Your goal: Scan the records below for the line containing "Table 6. Results" and the line containing "FIGURE 2 The". Copy both, plus every line between, exactly.

=== Dataset content ===

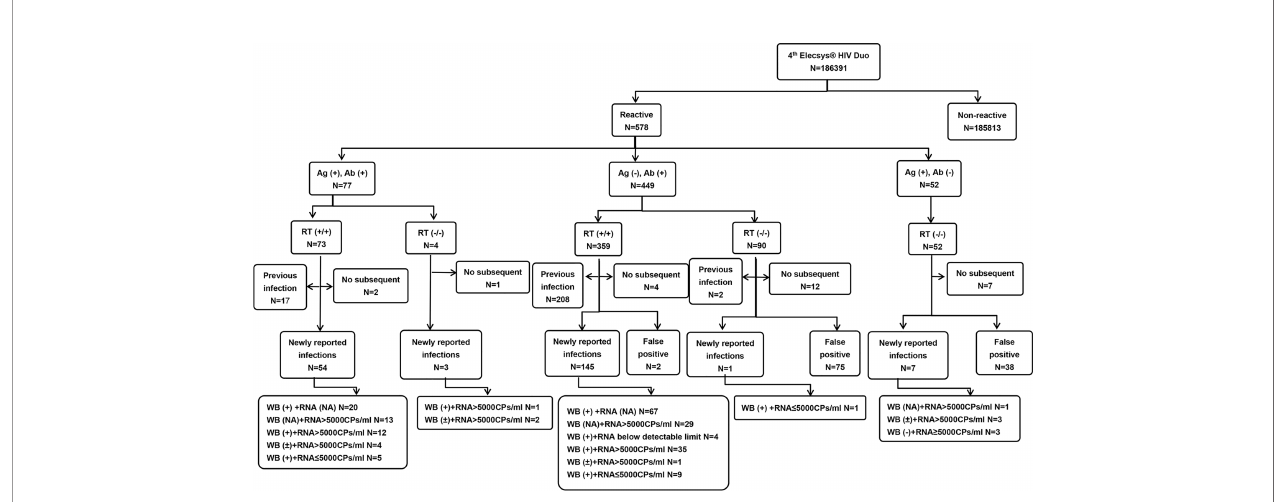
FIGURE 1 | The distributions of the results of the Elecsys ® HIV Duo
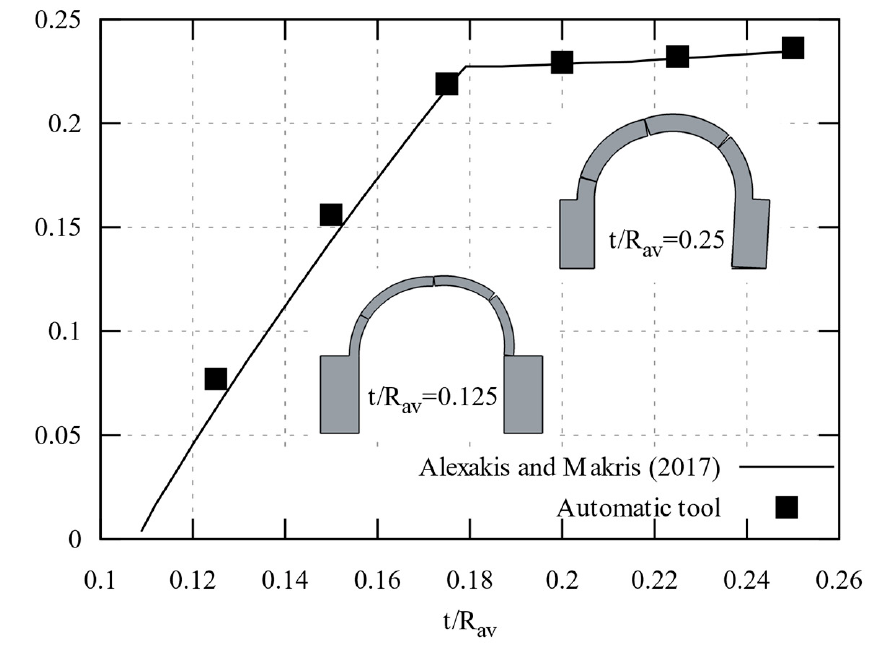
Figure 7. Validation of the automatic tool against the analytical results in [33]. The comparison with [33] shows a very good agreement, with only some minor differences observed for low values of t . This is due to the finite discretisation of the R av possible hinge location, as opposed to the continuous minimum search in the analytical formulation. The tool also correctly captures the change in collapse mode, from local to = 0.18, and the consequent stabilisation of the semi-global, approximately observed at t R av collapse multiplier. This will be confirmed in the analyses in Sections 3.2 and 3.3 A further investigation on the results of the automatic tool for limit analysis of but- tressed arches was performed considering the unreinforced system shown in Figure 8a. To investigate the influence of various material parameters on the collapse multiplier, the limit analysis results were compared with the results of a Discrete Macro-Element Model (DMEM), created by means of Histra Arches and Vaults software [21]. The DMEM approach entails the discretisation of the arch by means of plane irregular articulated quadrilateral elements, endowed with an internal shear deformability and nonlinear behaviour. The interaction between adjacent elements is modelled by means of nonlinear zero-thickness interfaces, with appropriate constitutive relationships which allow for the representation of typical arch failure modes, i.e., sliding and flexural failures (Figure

===
=== Dataset content ===

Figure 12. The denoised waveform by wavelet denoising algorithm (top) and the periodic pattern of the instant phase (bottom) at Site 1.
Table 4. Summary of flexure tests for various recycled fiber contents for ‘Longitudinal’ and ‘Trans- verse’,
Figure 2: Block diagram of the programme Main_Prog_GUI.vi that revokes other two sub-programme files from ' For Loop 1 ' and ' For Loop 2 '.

===
=== Dataset content ===

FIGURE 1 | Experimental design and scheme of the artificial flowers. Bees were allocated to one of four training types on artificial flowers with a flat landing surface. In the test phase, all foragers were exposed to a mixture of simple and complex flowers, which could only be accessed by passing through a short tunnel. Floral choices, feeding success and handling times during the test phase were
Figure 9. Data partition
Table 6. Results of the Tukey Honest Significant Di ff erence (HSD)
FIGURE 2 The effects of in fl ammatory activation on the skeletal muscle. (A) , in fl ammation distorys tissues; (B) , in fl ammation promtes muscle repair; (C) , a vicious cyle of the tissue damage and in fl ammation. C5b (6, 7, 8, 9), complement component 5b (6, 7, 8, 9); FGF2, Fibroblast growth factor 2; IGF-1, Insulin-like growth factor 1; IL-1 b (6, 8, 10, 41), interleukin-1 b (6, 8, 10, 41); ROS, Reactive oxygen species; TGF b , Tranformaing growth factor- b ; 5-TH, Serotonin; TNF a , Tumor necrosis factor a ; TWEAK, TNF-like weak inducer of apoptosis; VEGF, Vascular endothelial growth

===

Worked solution:
Table 6. Results of the Tukey Honest Significant Di ff erence (HSD)
FIGURE 2 The effects of in fl ammatory activation on the skeletal muscle. (A) , in fl ammation distorys tissues; (B) , in fl ammation promtes muscle repair; (C) , a vicious cyle of the tissue damage and in fl ammation. C5b (6, 7, 8, 9), complement component 5b (6, 7, 8, 9); FGF2, Fibroblast growth factor 2; IGF-1, Insulin-like growth factor 1; IL-1 b (6, 8, 10, 41), interleukin-1 b (6, 8, 10, 41); ROS, Reactive oxygen species; TGF b , Tranformaing growth factor- b ; 5-TH, Serotonin; TNF a , Tumor necrosis factor a ; TWEAK, TNF-like weak inducer of apoptosis; VEGF, Vascular endothelial growth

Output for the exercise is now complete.